CPP 2: Tutorial: Physics of NMR - Physics with NMR

CPP 2.3: Tutorial

Sunday, March 21, 2010, 17:45–18:30, H3

NMR at High Pressures and High Fields — •Hans Robert Kalbitzer — Institute of Biophysics and Physical Biochemistry, University of Regensburg, D-93040 Regensburg, Germany

The two main methods for biomolecular structure determination are X-ray crystallography and NMR spectroscopy. The major advantage of the former is that virtually no size limit exists for the investigated macromolecules. Yet, only well crystallizeable systems can be analyzed preventing the investigation of for example transient complexes. NMR has the benefit that analysis can be performed in solution under nearly physiological conditions and dynamics can be studied in detail.
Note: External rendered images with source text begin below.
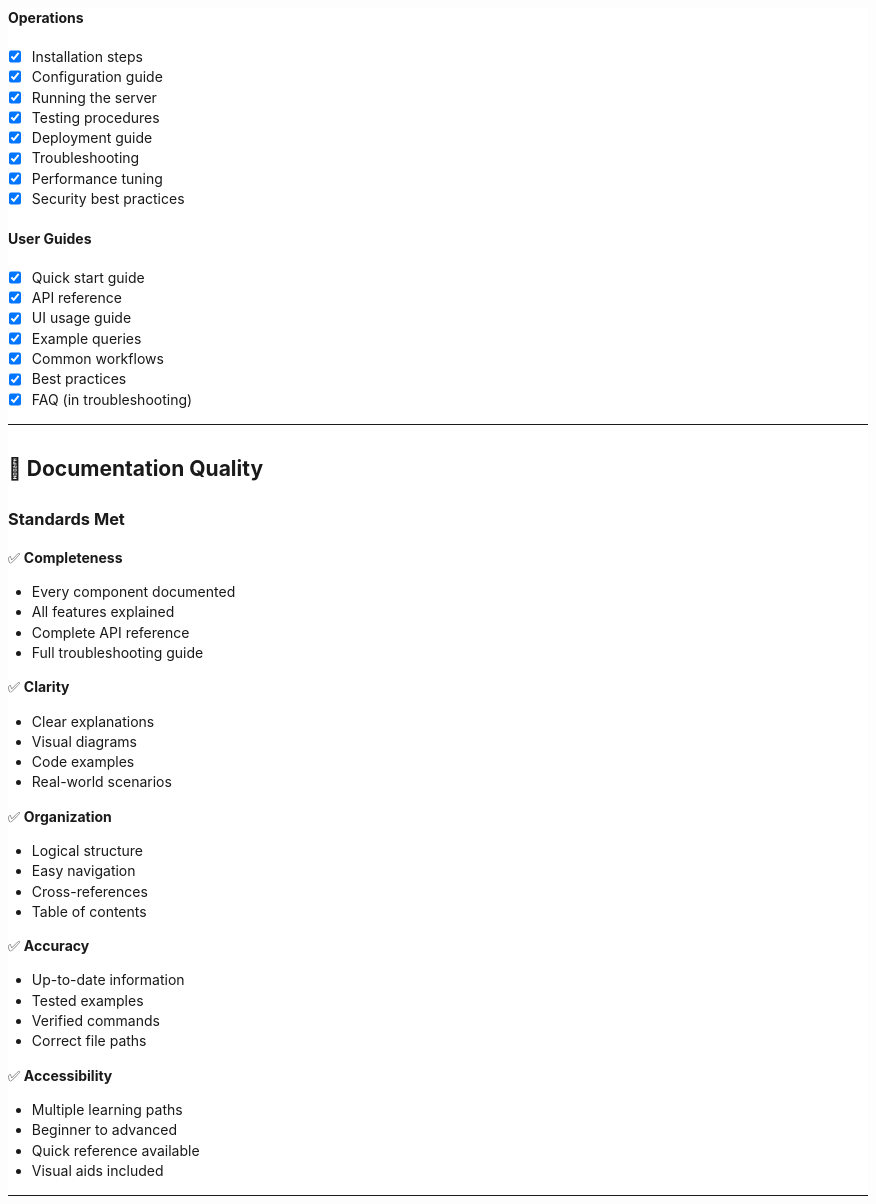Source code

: #### Operations
- [x] Installation steps
- [x] Configuration guide
- [x] Running the server
- [x] Testing procedures
- [x] Deployment guide
- [x] Troubleshooting
- [x] Performance tuning
- [x] Security best practices

#### User Guides
- [x] Quick start guide
- [x] API reference
- [x] UI usage guide
- [x] Example queries
- [x] Common workflows
- [x] Best practices
- [x] FAQ (in troubleshooting)

---

## 📖 Documentation Quality

### Standards Met

✅ **Completeness**
- Every component documented
- All features explained
- Complete API reference
- Full troubleshooting guide

✅ **Clarity**
- Clear explanations
- Visual diagrams
- Code examples
- Real-world scenarios

✅ **Organization**
- Logical structure
- Easy navigation
- Cross-references
- Table of contents

✅ **Accuracy**
- Up-to-date information
- Tested examples
- Verified commands
- Correct file paths

✅ **Accessibility**
- Multiple learning paths
- Beginner to advanced
- Quick reference available
- Visual aids included

---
High pressure NMR has developed in the last decade to a valuable tool for studying biophysical properties of proteins. Static pressure up to 400 MPa is applied to the sample located inside the high-field NMR spectrometer. The pressure is transferred to the sample cell via a pressurizing fluid and can be changed during the experiments. Besides an anisotropic compression of the protein, the most important feature of high pressure NMR spectroscopy is that conformational equilibria can be shifted reversibly, allowing the detection and structural characterization of excited states that are only weakly populated at ambient pressure. Time-dependent non-equilibrium states can be detected by pressure-jump NMR spectroscopy where the pressure is changed repeatedly by approximately 100 MPa in a time scale of 30 ms inside the NMR spectrometer. The pressure response is correlated to NMR parameters by introducing the pressure jumps in a complex pulse sequence (pressure correlation spectroscopy).